Estimate your customs bond cost for importing goods into the US. Compare single entry vs. continuous bond premiums and find your break-even point. Includes MPF and HMF fee calculations.
Covers one import transaction. Bond amount equals the entered value plus all duties, taxes, and fees. Best for importers making fewer than 3–4 entries per year. Premium is typically a flat $50–$250.
Covers all import entries for 12 months. Minimum $50,000 or 10% of prior year's duties. Required for ISF (10+2) filing. Annual premium typically 1–8% of bond amount based on credit and risk.
Customs bonds are underwritten by Treasury-approved surety companies. The premium you pay is a fraction of the bond face value — similar to an insurance premium. Your credit score and import history affect your rate.
All commercial imports over $2,500 require a customs bond. Bonds guarantee payment of duties, taxes, and compliance with CBP regulations. Failure to maintain an adequate bond can result in shipment holds.
| Annual Duties Paid | Bond Amount | Est. Premium (1–5%) |
|---|---|---|
| Under $500,000 | $50,000 | $500 – $2,500 |
| $500,000 – $1M | $50,000 – $100,000 | $500 – $5,000 |
| $1M – $5M | $100,000 – $500,000 | $1,000 – $25,000 |
| $5M – $10M | $500,000 – $1,000,000 | $5,000 – $50,000 |
| Over $10M | $1,000,000+ | $10,000+ |
Premiums vary significantly by surety company, credit score, and import compliance history. New importers or those with compliance issues may pay higher premiums. Contact a licensed customs broker or surety agent for an exact quote.

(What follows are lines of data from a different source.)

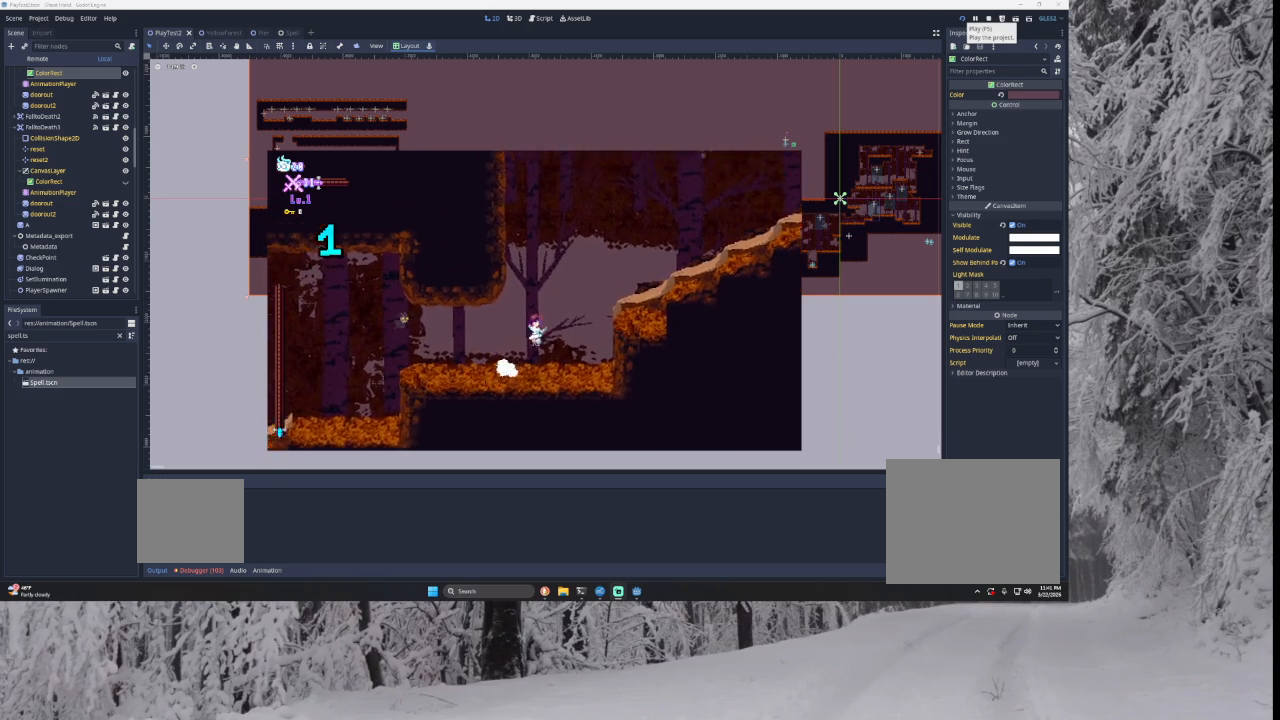
{"buttons": [], "left_stick": "center", "right_stick": "center", "events": [[67, "left_stick", "center"], [133, "left_stick", "left"], [167, "TRIANGLE", "up"], [267, "TRIANGLE", "down"], [400, "left_stick", "center"], [433, "TRIANGLE", "up"]]}
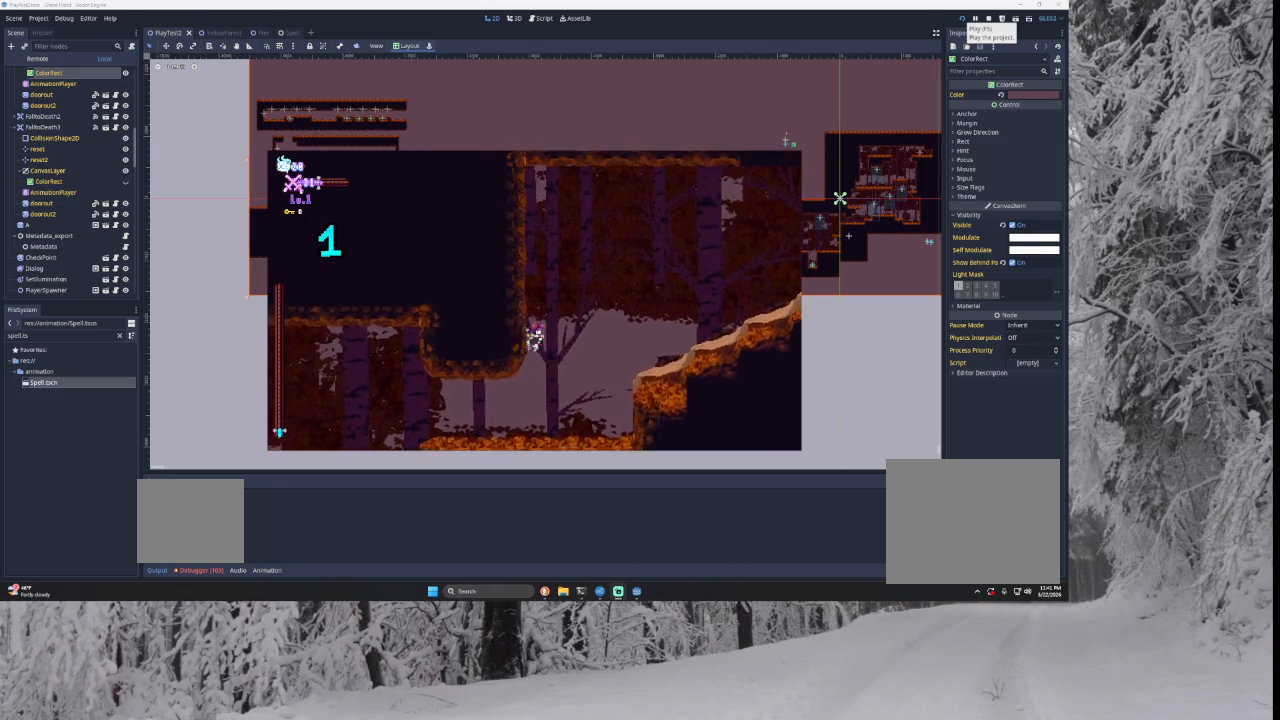
{"buttons": ["TRIANGLE"], "left_stick": "right", "right_stick": "center", "events": [[33, "TRIANGLE", "down"], [33, "left_stick", "right"]]}
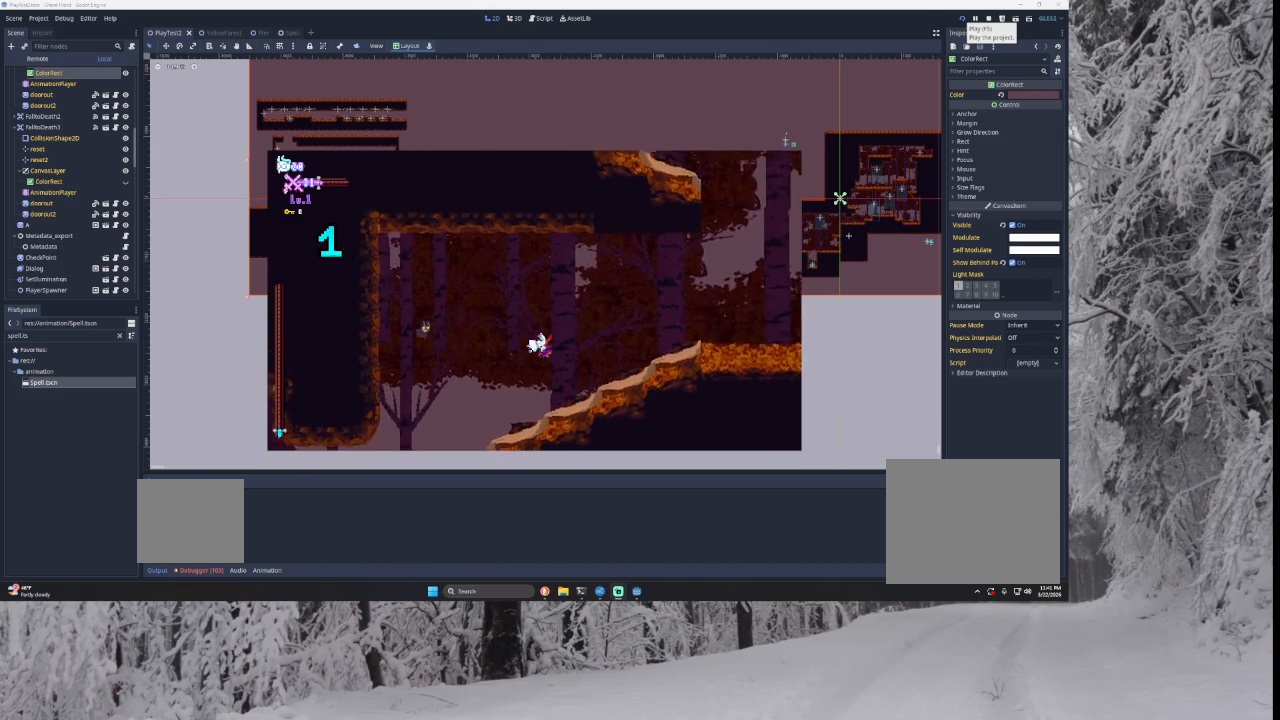
{"buttons": [], "left_stick": "right", "right_stick": "center", "events": [[167, "TRIANGLE", "up"]]}
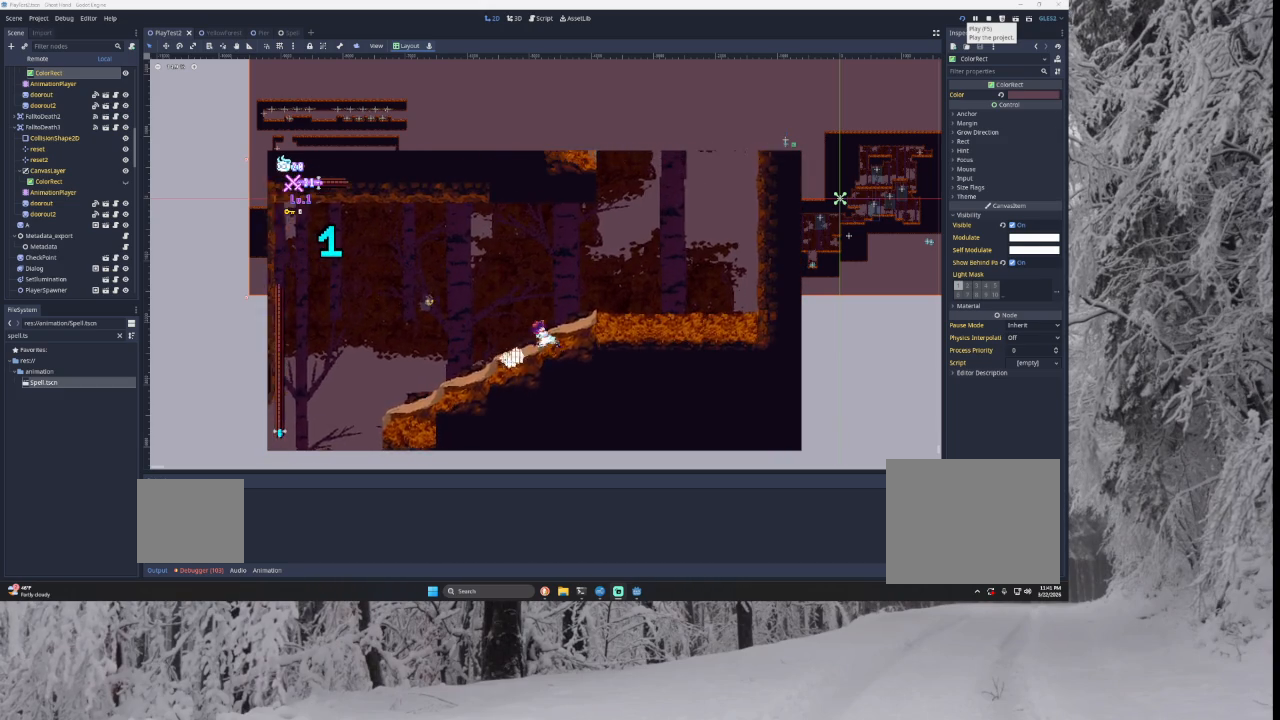
{"buttons": [], "left_stick": "right", "right_stick": "center", "events": []}
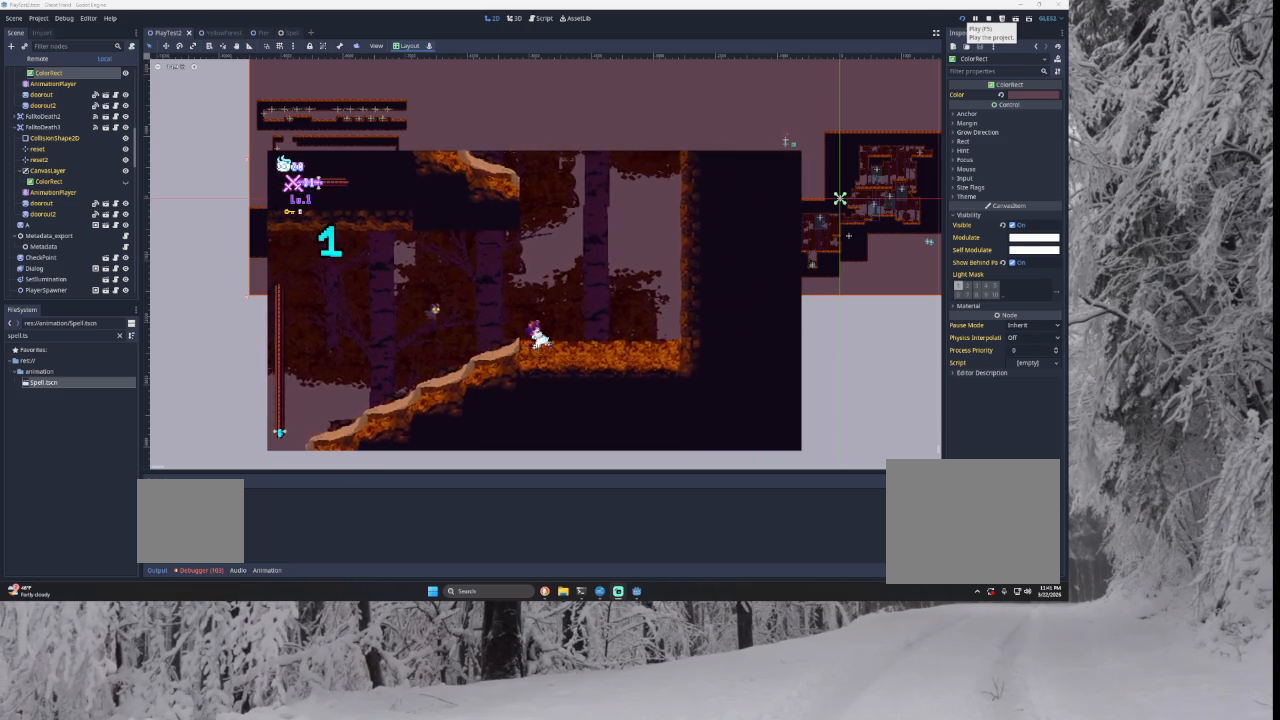
{"buttons": [], "left_stick": "right", "right_stick": "center", "events": [[167, "TRIANGLE", "down"], [500, "TRIANGLE", "up"]]}
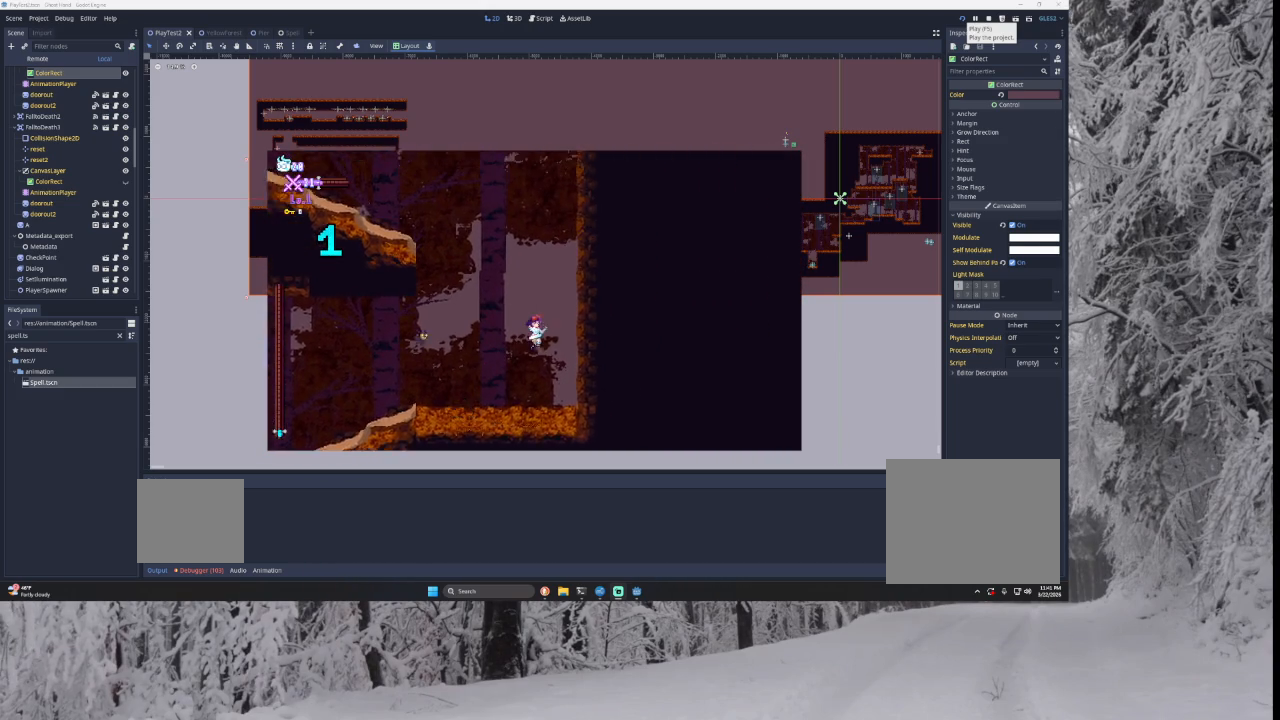
{"buttons": ["TRIANGLE"], "left_stick": "left", "right_stick": "center", "events": [[67, "TRIANGLE", "down"], [333, "TRIANGLE", "up"], [333, "left_stick", "center"], [400, "TRIANGLE", "down"], [500, "left_stick", "left"]]}
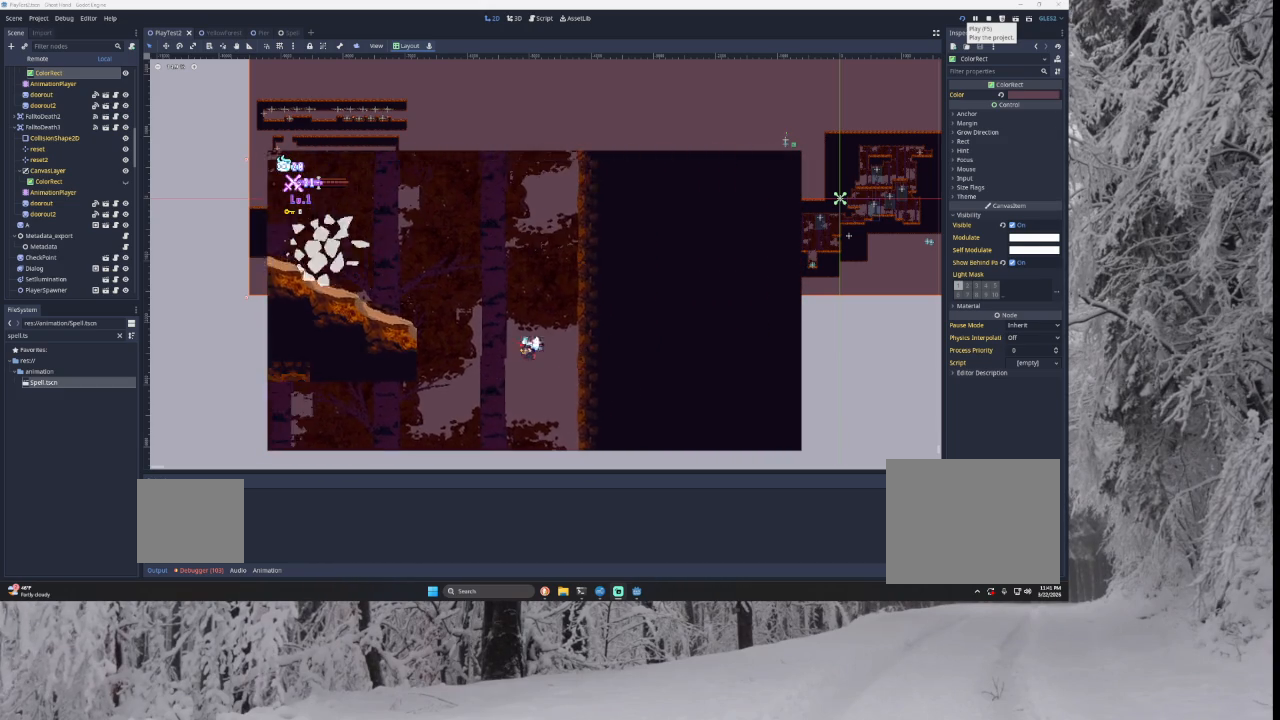
{"buttons": [], "left_stick": "left", "right_stick": "center", "events": [[400, "TRIANGLE", "up"]]}
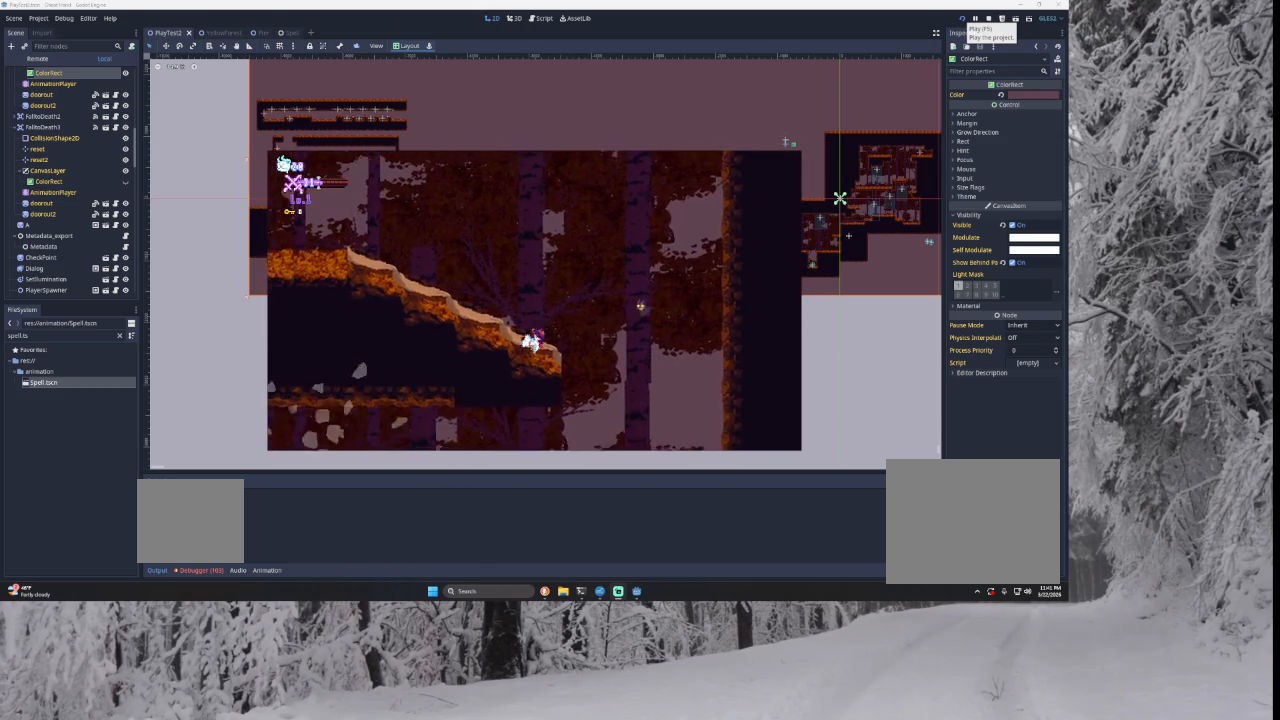
{"buttons": [], "left_stick": "left", "right_stick": "center", "events": []}
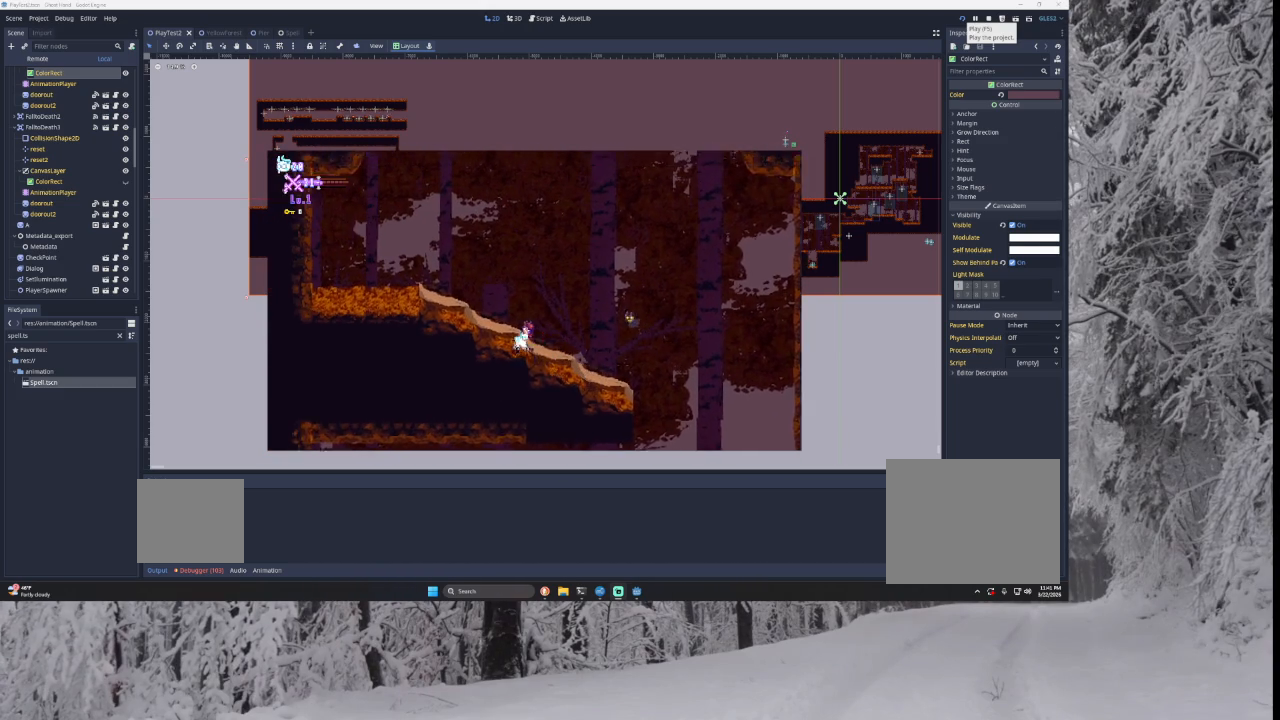
{"buttons": ["TRIANGLE"], "left_stick": "left", "right_stick": "center", "events": [[400, "TRIANGLE", "down"]]}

Common questions about customs bonds and import requirements
A single entry customs bond premium typically costs $50–$250 per entry, depending on the bond amount. A continuous (annual) customs bond premium ranges from $400–$2,500+ per year for the standard $50,000 minimum bond. The premium is what you pay the surety company — not the full face value of the bond. Factors affecting premium cost include your credit score, import history, bond amount, and the surety company you use.
For a single entry bond, the minimum bond amount is typically $100 or the value of goods plus duties, taxes, and fees — whichever is greater. For a continuous bond, the minimum is $50,000, or 10% of the total duties, taxes, and fees paid in the prior 12 months — whichever is greater. CBP may require higher bond amounts for importers with compliance issues.
A single entry bond covers one import transaction and expires after that entry is liquidated. A continuous bond (also called an annual bond) covers all import entries for a 12-month period and automatically renews. A continuous bond is required for ISF (10+2) filing. Most importers who make more than 3–4 entries per year save money with a continuous bond.
Any person or business importing commercial goods into the United States valued over $2,500 is required to have a customs bond (19 CFR 113). This includes importers of record, licensed customs brokers, international carriers, and Foreign Trade Zone operators. Even shipments under $2,500 require a bond if they are subject to AD/CVD orders or other agency requirements.
The break-even point depends on your shipment values and the surety premium rates you qualify for. As a general rule, if you make 4 or more import entries per year, a continuous bond is usually more cost-effective. Beyond cost savings, a continuous bond is also required for ISF filings and provides operational convenience — no need to arrange a new bond for each shipment.
The Merchandise Processing Fee (MPF) is a CBP fee charged on all formal entries at a rate of 0.3464% of the entered value, with a minimum of $31.67 and a maximum of $614.35 per entry. MPF is included in the bond amount calculation because the bond must cover all duties, taxes, and fees associated with the import entry.